Trade war mayhem filtered through to Asian markets on Monday as China ramped up the rhetoric following the weekend tweet storm from United States President Donald Trump.
In China, the Shanghai Composite Index tumbled 1.2% to close at 2,903.71 points, while the Shenzhen Component Index fell 1.4% to finish at 9,103.36. As for the Shenzhen Composite Index, it slipped slightly more than 1%.
Elsewhere, Japan’s Nikkei 225 edged lower at 0.7% with shares of Softbank Group falling 3.2%, while South Korea’s Kospi was down 1.3%. Hong Kong’s Hang Seng Index avoided the turmoil as it was closed for a public holiday.
“It remains to be seen how the markets will react this week once they are back in full swing, but the news on the trade-tariff front is anything other than reassuring,” David de Garis, a director and senior economist at National Australia Bank, wrote in a morning note.
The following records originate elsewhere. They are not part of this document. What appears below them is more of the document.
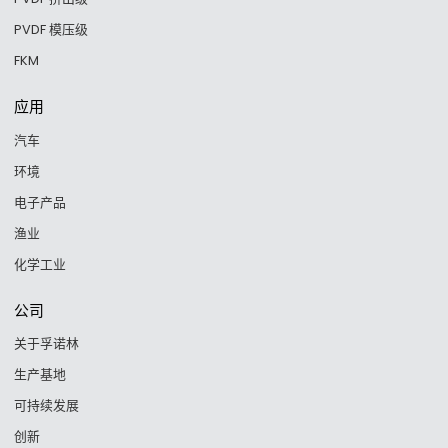
PVDF 模压级
FKM
应用
汽车
环境
电子产品
渔业
化学工业
公司
关于孚诺林
生产基地
可持续发展
创新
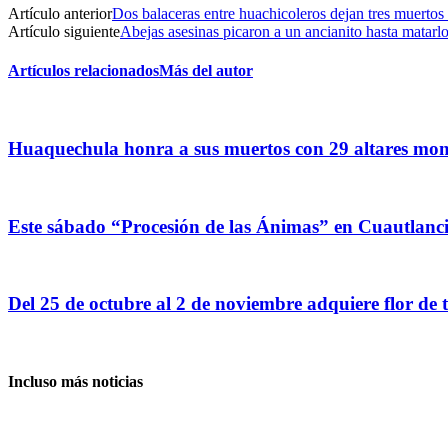
Artículo anterior
Dos balaceras entre huachicoleros dejan tres muerto
Artículo siguiente
Abejas asesinas picaron a un ancianito hasta matar
Artículos relacionados
Más del autor
Huaquechula honra a sus muertos con 29 altares monu
Este sábado “Procesión de las Ánimas” en Cuautlanc
Del 25 de octubre al 2 de noviembre adquiere flor de 
Incluso más noticias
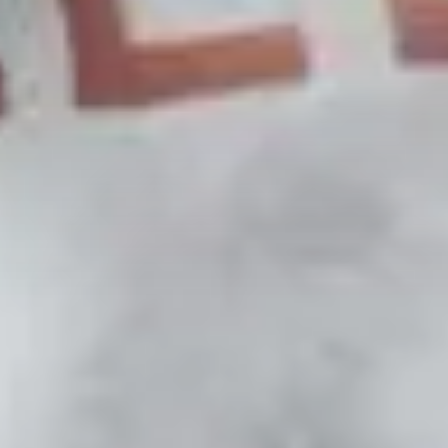
Qui sommes-nous?
Équipe brevets
Équipe marques
Avocats
Nous rejoindre
TPE / PME / ETI
Start-up
Porteurs de projets
Grands comptes
Laboratoires et Universités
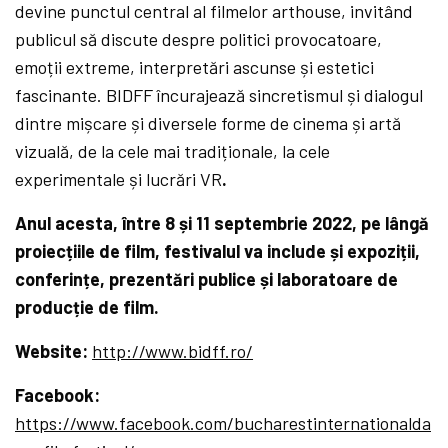
devine punctul central al filmelor arthouse, invitând
publicul să discute despre politici provocatoare,
emoții extreme, interpretări ascunse și estetici
fascinante. BIDFF încurajează sincretismul și dialogul
dintre mișcare și diversele forme de cinema și artă
vizuală, de la cele mai tradiționale, la cele
experimentale și lucrări VR
.
Anul acesta, între 8 și 11 septembrie 2022, pe lângă
proiecțiile de film, festivalul va include și expoziții,
conferințe, prezentări publice și laboratoare de
producție de film.
Website:
http://www.bidff.ro/
Facebook:
https://www.facebook.com/bucharestinternationalda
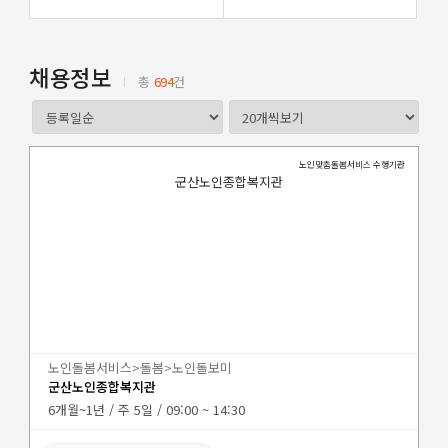
채용정보
총
694
건
노인맞춤돌봄서비스 수행기관
군산노인종합복지관
노인돌봄서비스>돌봄>노인돌보미
군산노인종합복지관
6개월~1년 / 주 5일 / 09:00 ~ 14:30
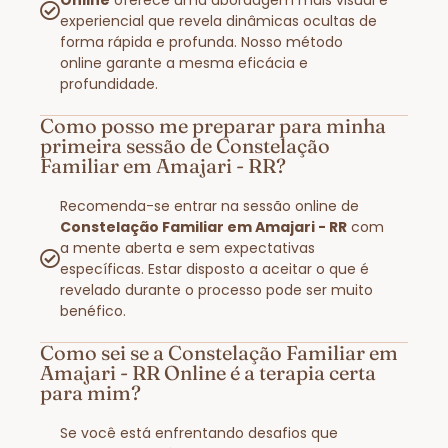
experiencial que revela dinâmicas ocultas de
forma rápida e profunda. Nosso método
online garante a mesma eficácia e
profundidade.
Como posso me preparar para minha
primeira sessão de Constelação
Familiar em Amajari - RR?
Recomenda-se entrar na sessão online de
Constelação Familiar em Amajari - RR
com
a mente aberta e sem expectativas
específicas. Estar disposto a aceitar o que é
revelado durante o processo pode ser muito
benéfico.
Como sei se a Constelação Familiar em
Amajari - RR Online é a terapia certa
para mim?
Se você está enfrentando desafios que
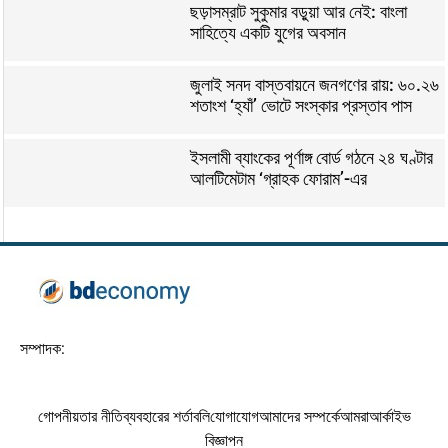
ছড়াসম্রাট সুকুমার বড়ুয়া আর নেই: বাংলা
সাহিত্যে একটি যুগের অবসান
জুলাই সনদ বাস্তবায়নে জনগণের রায়: ৬০.২৬
শতাংশ ‘হ্যাঁ’ ভোটে সংস্কার প্রস্তাব পাস
ইসলামী ব্যাংকের পূর্ণাঙ্গ বোর্ড গঠনে ২৪ ঘণ্টার
আলটিমেটাম ‘গ্রাহক ফোরাম’-এর
সম্পাদক:
গোপনীয়তার নীতি
ব্যবহারের শর্তাবলি
যোগাযোগ
আমাদের সম্পর্কে
আমরা
আর্কাইভ
বিজ্ঞাপন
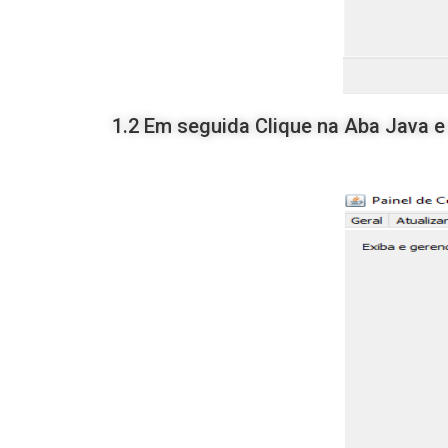
1.2 Em seguida Clique na Aba Java e 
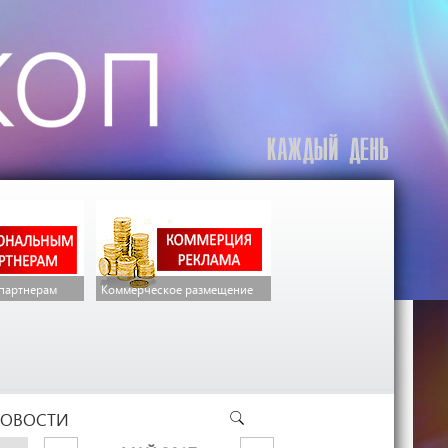
партнерам
Коммерческое размещение
ОВОСТИ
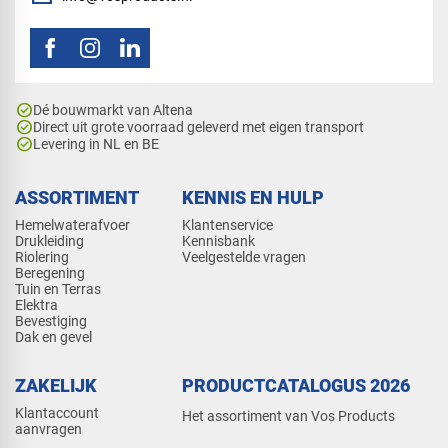
check_circle
Dé bouwmarkt van Altena
check_circle
Direct uit grote voorraad geleverd met eigen transport
check_circle
Levering in NL en BE
ASSORTIMENT
KENNIS EN HULP
Hemelwaterafvoer
Klantenservice
Drukleiding
Kennisbank
Riolering
Veelgestelde vragen
Beregening
Tuin en Terras
Elektra
Bevestiging
Dak en gevel
ZAKELIJK
PRODUCTCATALOGUS 2026
Klantaccount
Het assortiment van Vos Products
aanvragen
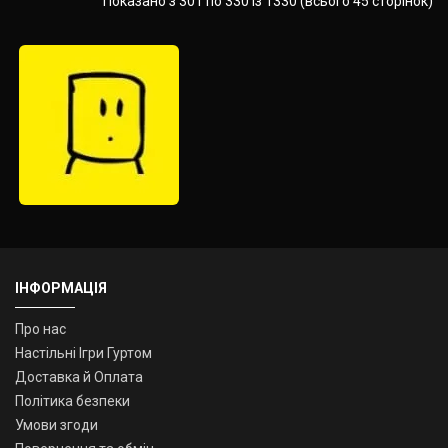
Показано з 301 по 330 із 1330 (всього 45 сторінок)
ІНФОРМАЦІЯ
Про нас
Настільні Ігри Гуртом
Доставка й Оплата
Політика безпеки
Умови згоди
Later, China’s Ministry of Foreign Affairs weighed into the trade row at a routine media briefing.
“China will never surrender to external pressure,” Spokesman Geng Shuang said. “We have the confidence and the ability to protect our lawful and legitimate rights.”
Last week, Trump carried through his threat to more than double the tariffs on Chinese imports worth US$200 billion. He also revealed plans to hit the remaining $300 billion worth of goods coming into the US.
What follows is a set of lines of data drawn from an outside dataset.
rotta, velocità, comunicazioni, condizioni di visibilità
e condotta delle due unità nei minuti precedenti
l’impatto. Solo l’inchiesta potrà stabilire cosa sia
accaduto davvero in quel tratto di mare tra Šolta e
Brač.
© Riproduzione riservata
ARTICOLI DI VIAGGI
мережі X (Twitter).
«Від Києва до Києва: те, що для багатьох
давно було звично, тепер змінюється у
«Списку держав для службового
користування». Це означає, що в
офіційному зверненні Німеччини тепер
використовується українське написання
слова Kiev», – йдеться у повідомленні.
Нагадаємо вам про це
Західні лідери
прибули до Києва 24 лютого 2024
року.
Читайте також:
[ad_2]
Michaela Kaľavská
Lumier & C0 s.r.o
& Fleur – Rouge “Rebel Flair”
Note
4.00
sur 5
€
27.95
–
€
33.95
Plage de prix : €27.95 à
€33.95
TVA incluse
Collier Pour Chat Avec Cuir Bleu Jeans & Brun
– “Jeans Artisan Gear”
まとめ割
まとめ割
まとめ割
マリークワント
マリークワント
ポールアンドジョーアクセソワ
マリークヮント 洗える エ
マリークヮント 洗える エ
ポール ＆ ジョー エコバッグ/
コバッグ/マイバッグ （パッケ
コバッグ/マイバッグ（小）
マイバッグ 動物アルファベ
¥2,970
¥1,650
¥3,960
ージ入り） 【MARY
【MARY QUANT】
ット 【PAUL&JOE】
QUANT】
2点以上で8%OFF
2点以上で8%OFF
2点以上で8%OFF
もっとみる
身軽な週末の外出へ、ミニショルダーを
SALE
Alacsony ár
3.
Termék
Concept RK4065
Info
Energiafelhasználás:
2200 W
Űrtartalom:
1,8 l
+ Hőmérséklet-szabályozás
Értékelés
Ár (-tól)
“We are right where we want to be with China,” he tweeted. “Remember, they broke the deal with us [and] tried to renegotiate.”
Beijing has made it clear that President Xi Jinping’s government will retaliate to the latest round of tariff hikes. But so far, there has been a distinct lack of details.
“Please continue to pay attention,” Geng replied when asked about what China would do next.
On the domestic front, economic data has been a mixed bag. Consumer spending has cooled but appears to been holding up, figures released from the National Bureau of Statistics confirmed last month.
Still, certain sectors are stalling, including the crucial auto market.
On Monday, China’s Association of Automobile Manufacturers released disappointing numbers with car sales dropping by 14.6% in April to 1.98 million units compared to the same period in 2018.
Indeed, this was the 10th consecutive monthly fall.
Analysts have pointed out that the slump, in part, is down to the removal of tax rebates for small-vehicle purchases. But the problem appears to run much deeper.
“At present, the main reason for the market downturn is a lack of consumer confidence,” the China Association of Automobile Manufacturers said in a statement before adding: “We are full of confidence in the stable development of the automotive market throughout the year.”
Unless, of course, the trade war puts a brake on that.